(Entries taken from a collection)
^^^^^^^^^^^^^^^^
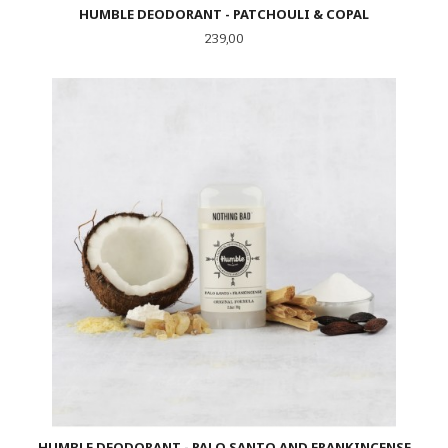
HUMBLE DEODORANT - PATCHOULI & COPAL
Pris
239,00
HUMBLE DEODORANT - PALO SANTO AND FRANKINCENSE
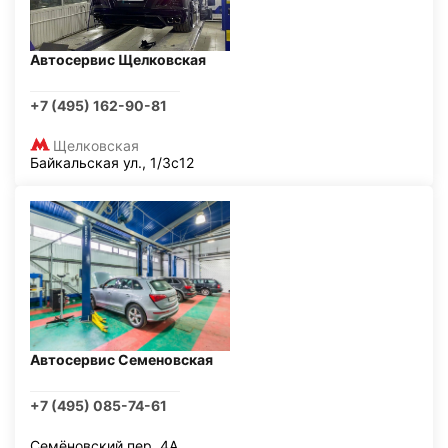
Автосервис Щелковская
+7 (495) 162-90-81
Щелковская
Байкальская ул., 1/3с12
Автосервис Семеновская
+7 (495) 085-74-61
Семёновский пер, 4А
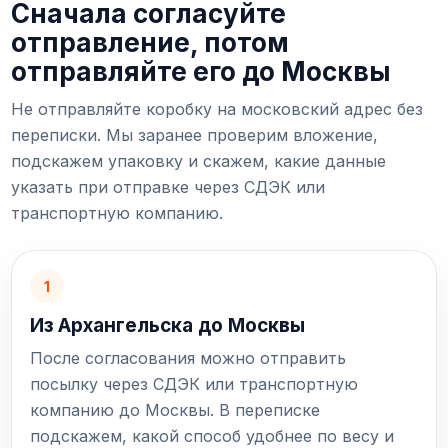
Сначала согласуйте
отправление, потом
отправляйте его до Москвы
Не отправляйте коробку на московский адрес без
переписки. Мы заранее проверим вложение,
подскажем упаковку и скажем, какие данные
указать при отправке через СДЭК или
транспортную компанию.
1
Из Архангельска до Москвы
После согласования можно отправить
посылку через СДЭК или транспортную
компанию до Москвы. В переписке
подскажем, какой способ удобнее по весу и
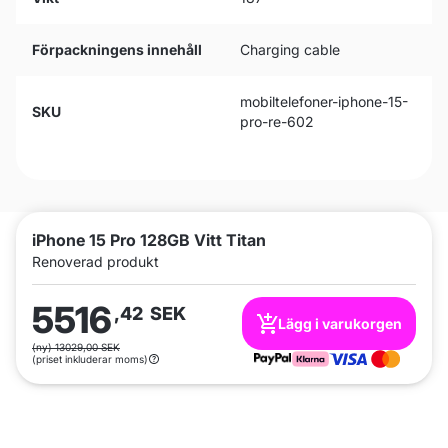
Förpackningens innehåll
Charging cable
mobiltelefoner-iphone-15-
SKU
pro-re-602
iPhone 15 Pro 128GB Vitt Titan
Renoverad produkt
5516
,42
SEK
Lägg i varukorgen
(ny) 13029,00 SEK
(priset inkluderar moms)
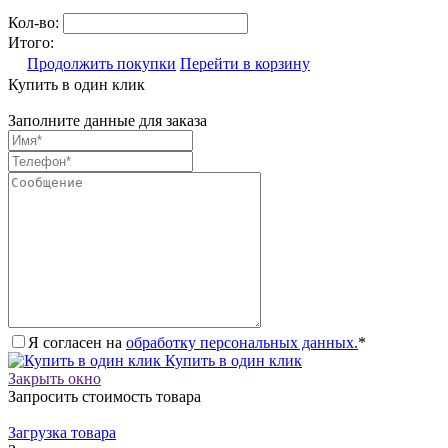
Кол-во:
Итого:
Продолжить покупки
Перейти в корзину
Купить в один клик
Заполните данные для заказа
Я согласен на
обработку персональных данных.
*
Купить в один клик
Закрыть окно
Запросить стоимость товара
Загрузка товара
^^^^^^^^^^^^^^^^
About this exercise | Repeat every entry above exactly; images stay out of the copy.

Task output |
HUMBLE DEODORANT - PATCHOULI & COPAL
Pris
239,00
HUMBLE DEODORANT - PALO SANTO AND FRANKINCENSE
Автосервис Щелковская
+7 (495) 162-90-81
Щелковская
Байкальская ул., 1/3с12
Автосервис Семеновская
+7 (495) 085-74-61
Семёновский пер, 4А
Сначала согласуйте
отправление, потом
отправляйте его до Москвы
Не отправляйте коробку на московский адрес без
переписки. Мы заранее проверим вложение,
подскажем упаковку и скажем, какие данные
указать при отправке через СДЭК или
транспортную компанию.
1
Из Архангельска до Москвы
После согласования можно отправить
посылку через СДЭК или транспортную
компанию до Москвы. В переписке
подскажем, какой способ удобнее по весу и
Förpackningens innehåll
Charging cable
mobiltelefoner-iphone-15-
SKU
pro-re-602
iPhone 15 Pro 128GB Vitt Titan
Renoverad produkt
5516
,42
SEK
Lägg i varukorgen
(ny) 13029,00 SEK
(priset inkluderar moms)
Кол-во:
Итого:
Продолжить покупки
Перейти в корзину
Купить в один клик
Заполните данные для заказа
Я согласен на
обработку персональных данных.
*
Купить в один клик
Закрыть окно
Запросить стоимость товара
Загрузка товара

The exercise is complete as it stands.